* START Article *

[Editor's note: A version of this story appears in the August 2019 edition of Oil and Gas Investor. Subscribe to the magazine here.]
Zigzagging a path through recent trade friction and geopolitics has often been bewildering. Is market sentiment for the day “risk-on” or “risk-off”? A Wall Street Journal article likened the “risk-on, risk-off” phenomenon to market forces being split into two buckets. One has “haven assets” that rally when investors “grow skittish.” The other has “growth assets” that rally as “risk appetite returns.”
To state the obvious, commodities like oil are not risk-off or haven assets. And “skittish” is likely an understatement of energy investors’ mood. A recent Simmons Energy note detected some “increased investor scrutiny in assessing risk/reward” in energy. However, it noted, “the complexity factor has never been higher as multiple externalities continue to drive a wide range of outcomes.”
According to the Simmons note, generalist investors have set a high bar to consider returning to energy.
E&Ps’ ability to generate a free cash flow (FCF) yield is a “threshold requirement,” and a FCF yield in line with that of the S&P is targeted. “Given the weak competitive structure of the upstream industry and the prolonged legacy of underperformance,” the Simmons note said, “generalists increasingly require minimum FCF yields of about 5% and a persuasive line of sight to low double digits.”
A surprisingly narrow divergence in the oil price can, according to Simmons, makes a significant impact on FCF. At a $50-per-barrel (bbl) West Texas Intermediate (WTI) price, about 20% of Simmons research coverage can deliver 5% or more oil growth and generate a 5% FCF yield. But with only a small shift higher to $55/bbl, as much as 65% of its coverage can grow at 5% or more and generate a 5% FCF yield.

* END Article *
* START Information supplied *

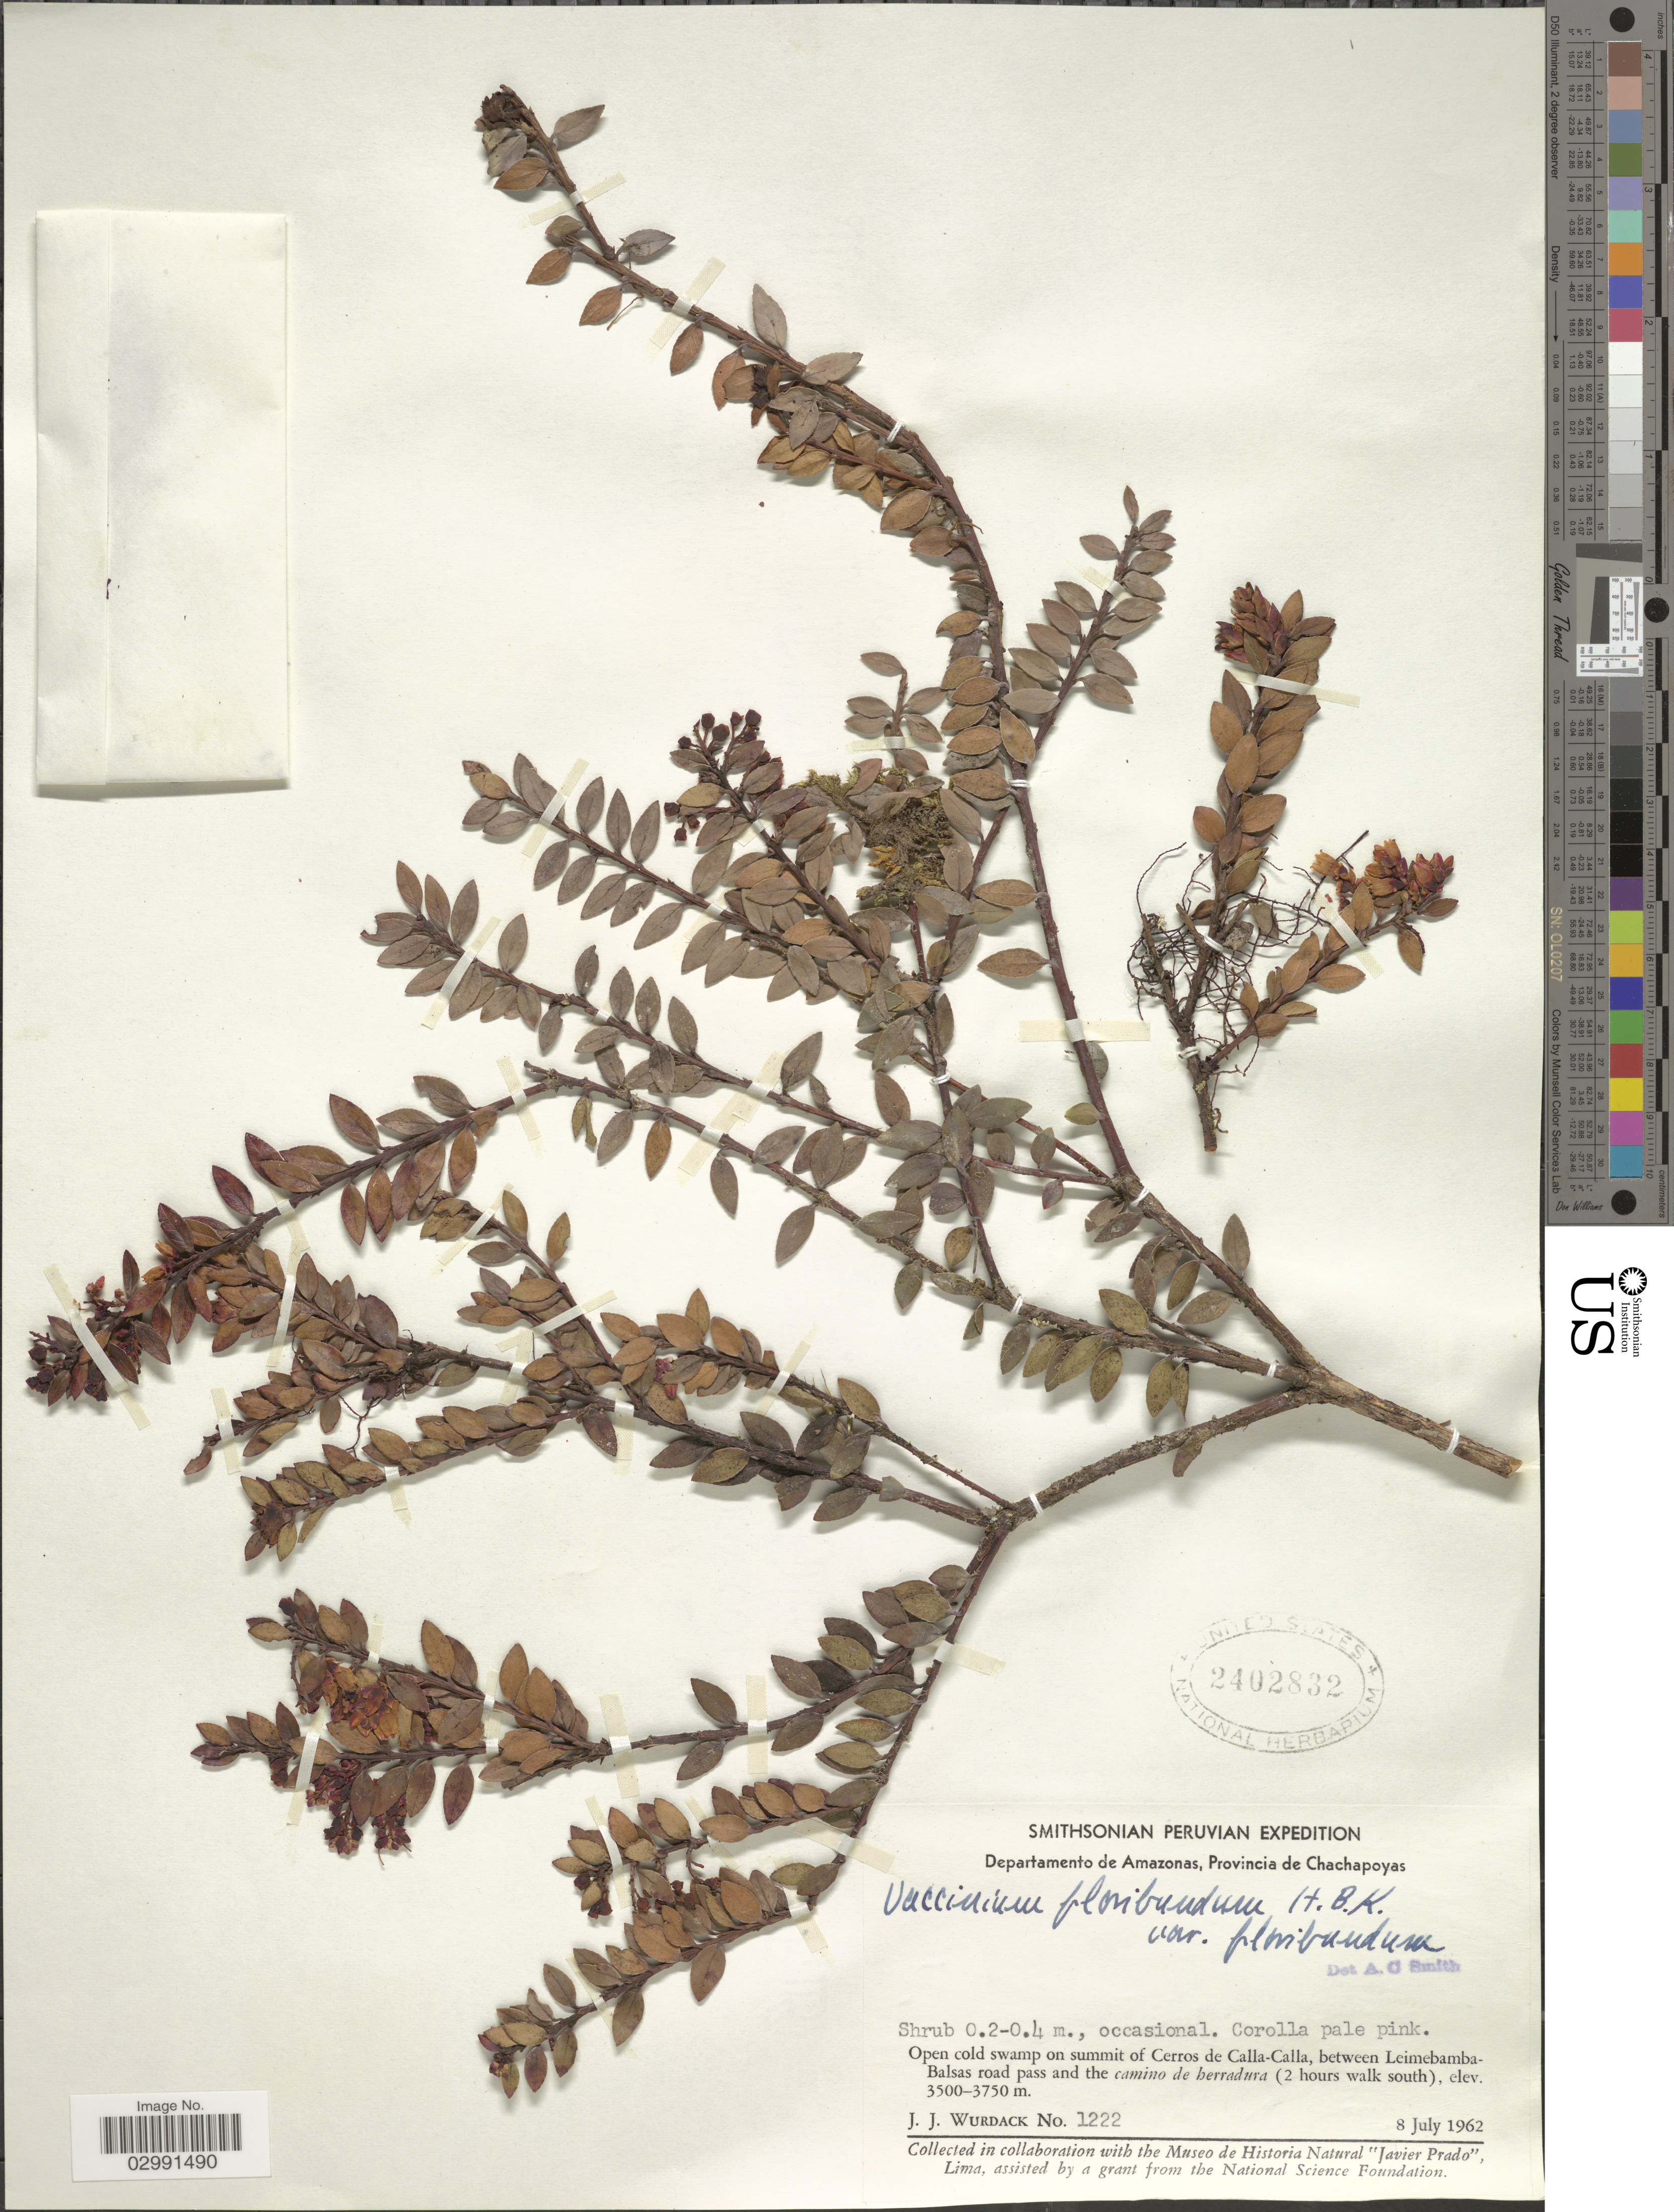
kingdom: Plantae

* END Information supplied *
* START Information supplied *

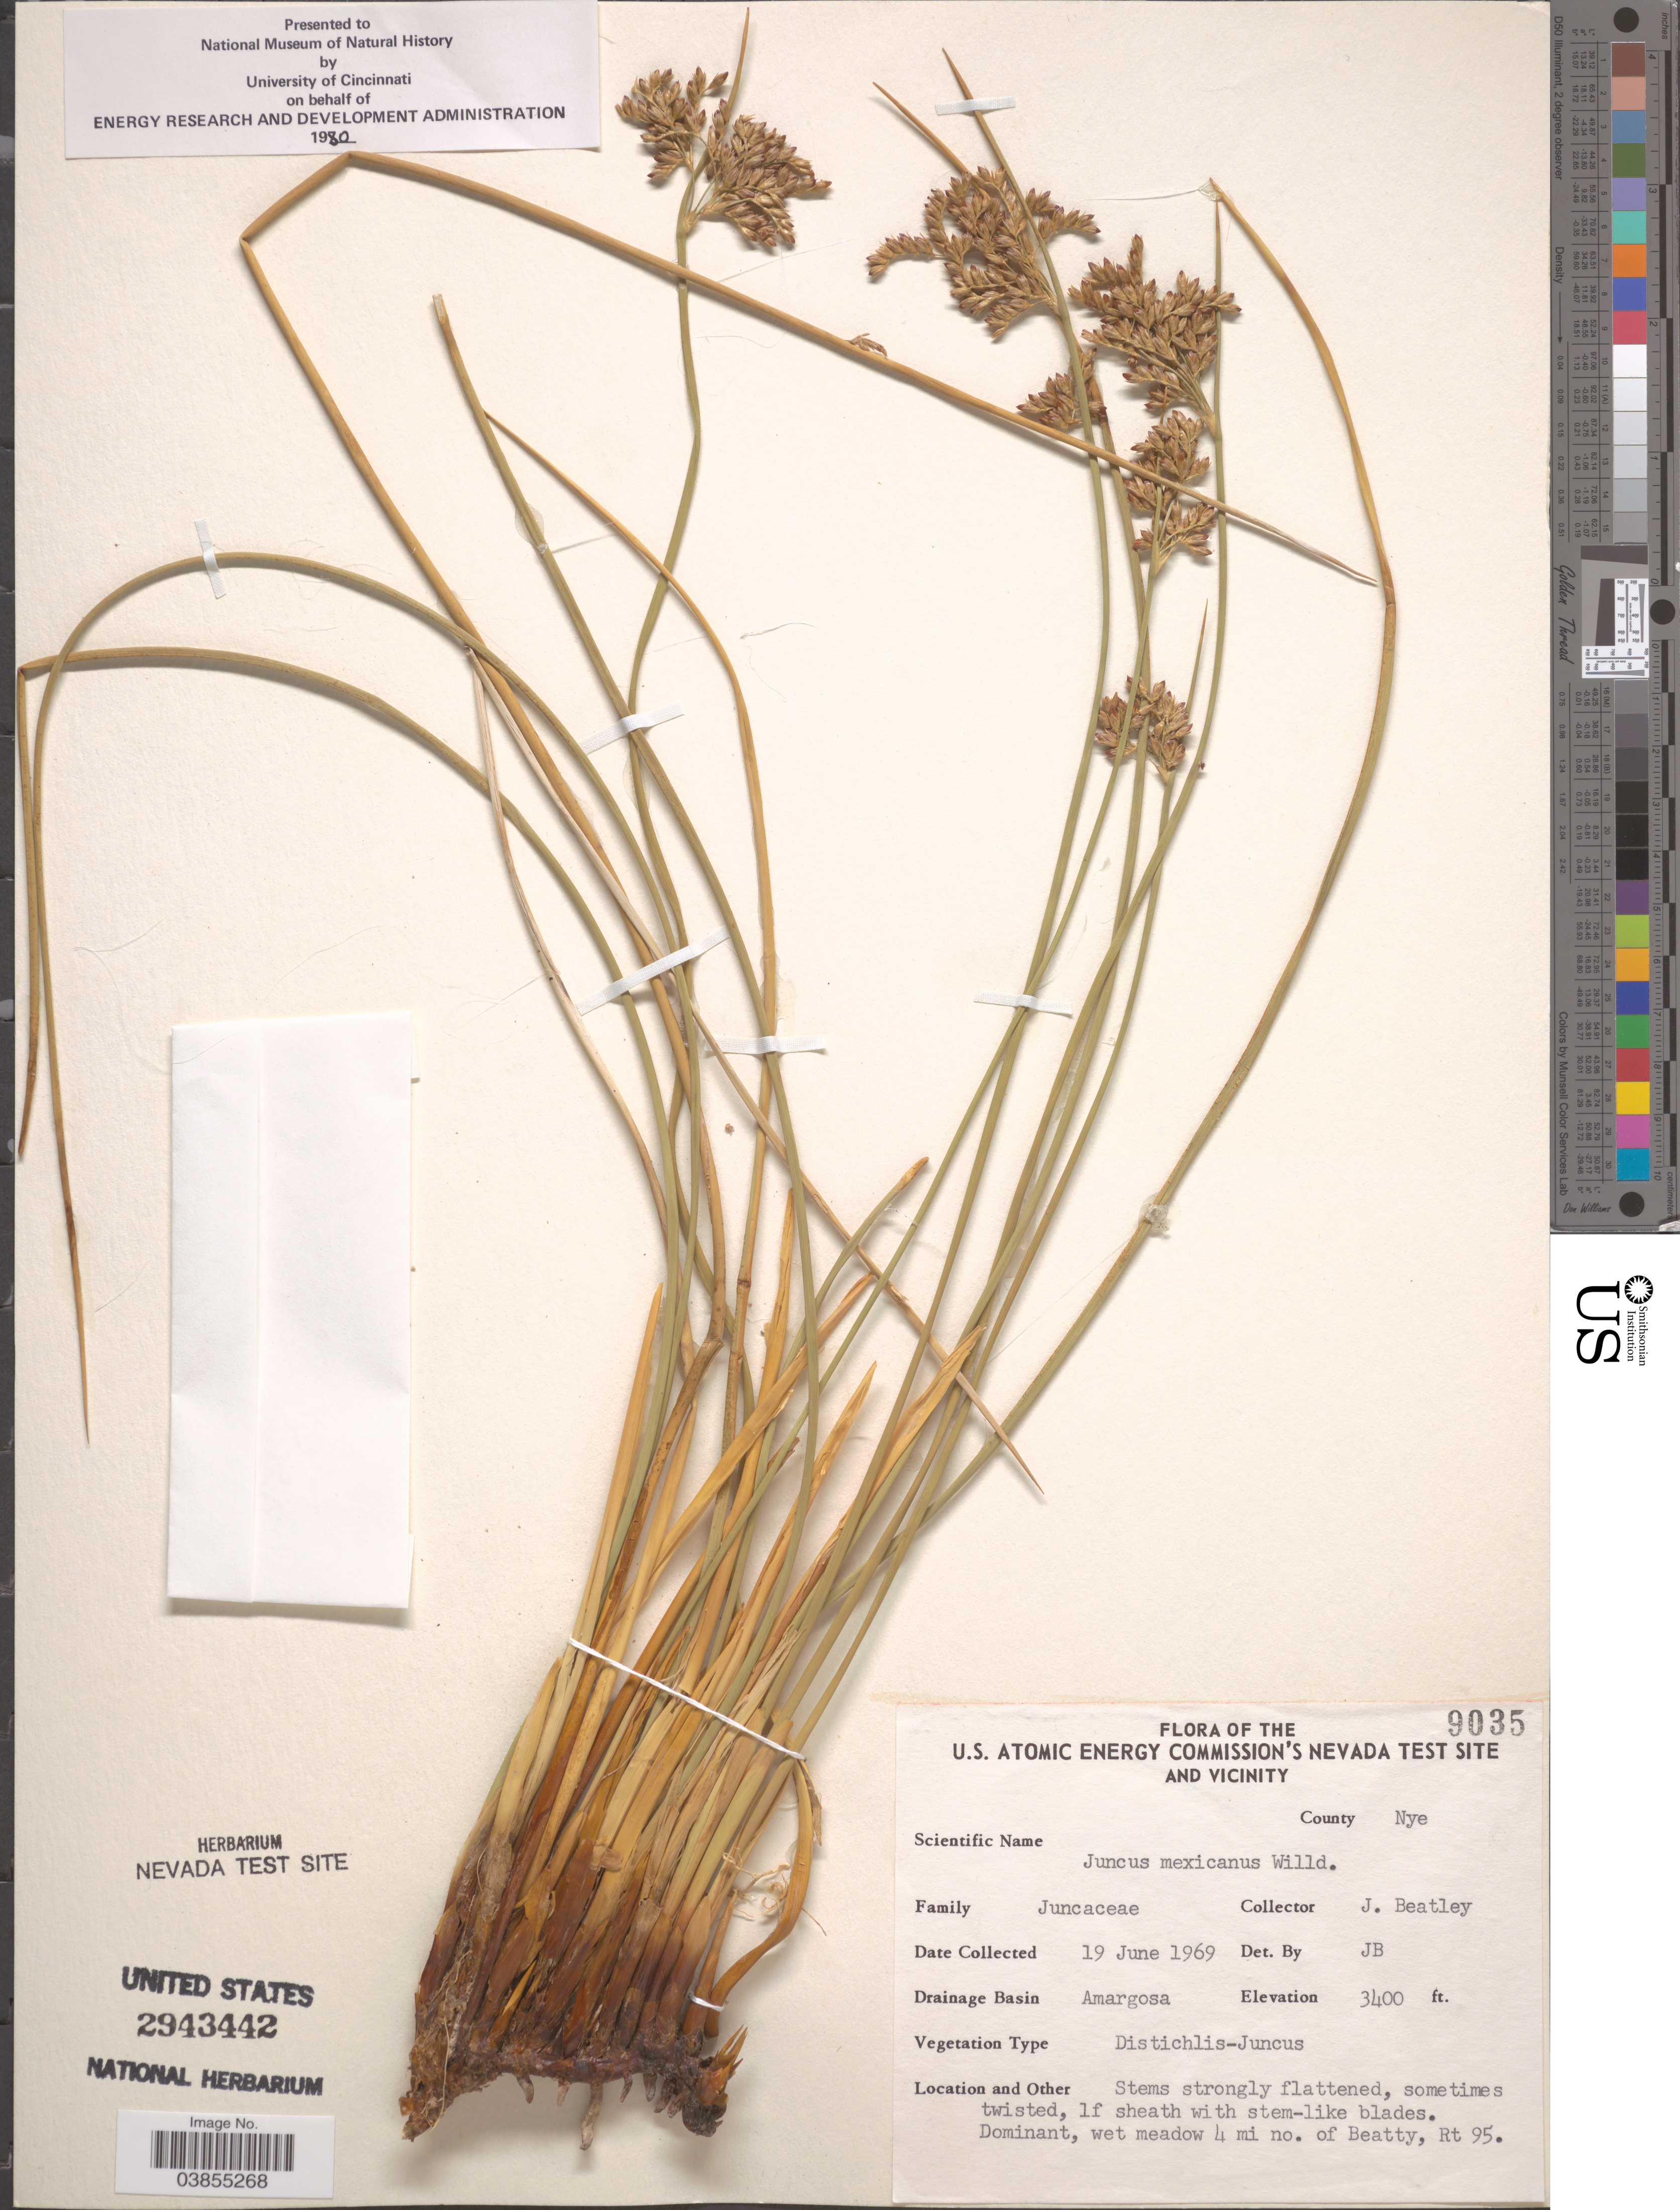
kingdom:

* END Information supplied *

### What the task requires:
Please copy the energy investing article word for word, from "E&Ps’ ability to" up to and including "more and generate a 5% FCF yield.".

### Complete answer:
E&Ps’ ability to generate a free cash flow (FCF) yield is a “threshold requirement,” and a FCF yield in line with that of the S&P is targeted. “Given the weak competitive structure of the upstream industry and the prolonged legacy of underperformance,” the Simmons note said, “generalists increasingly require minimum FCF yields of about 5% and a persuasive line of sight to low double digits.”
A surprisingly narrow divergence in the oil price can, according to Simmons, makes a significant impact on FCF. At a $50-per-barrel (bbl) West Texas Intermediate (WTI) price, about 20% of Simmons research coverage can deliver 5% or more oil growth and generate a 5% FCF yield. But with only a small shift higher to $55/bbl, as much as 65% of its coverage can grow at 5% or more and generate a 5% FCF yield.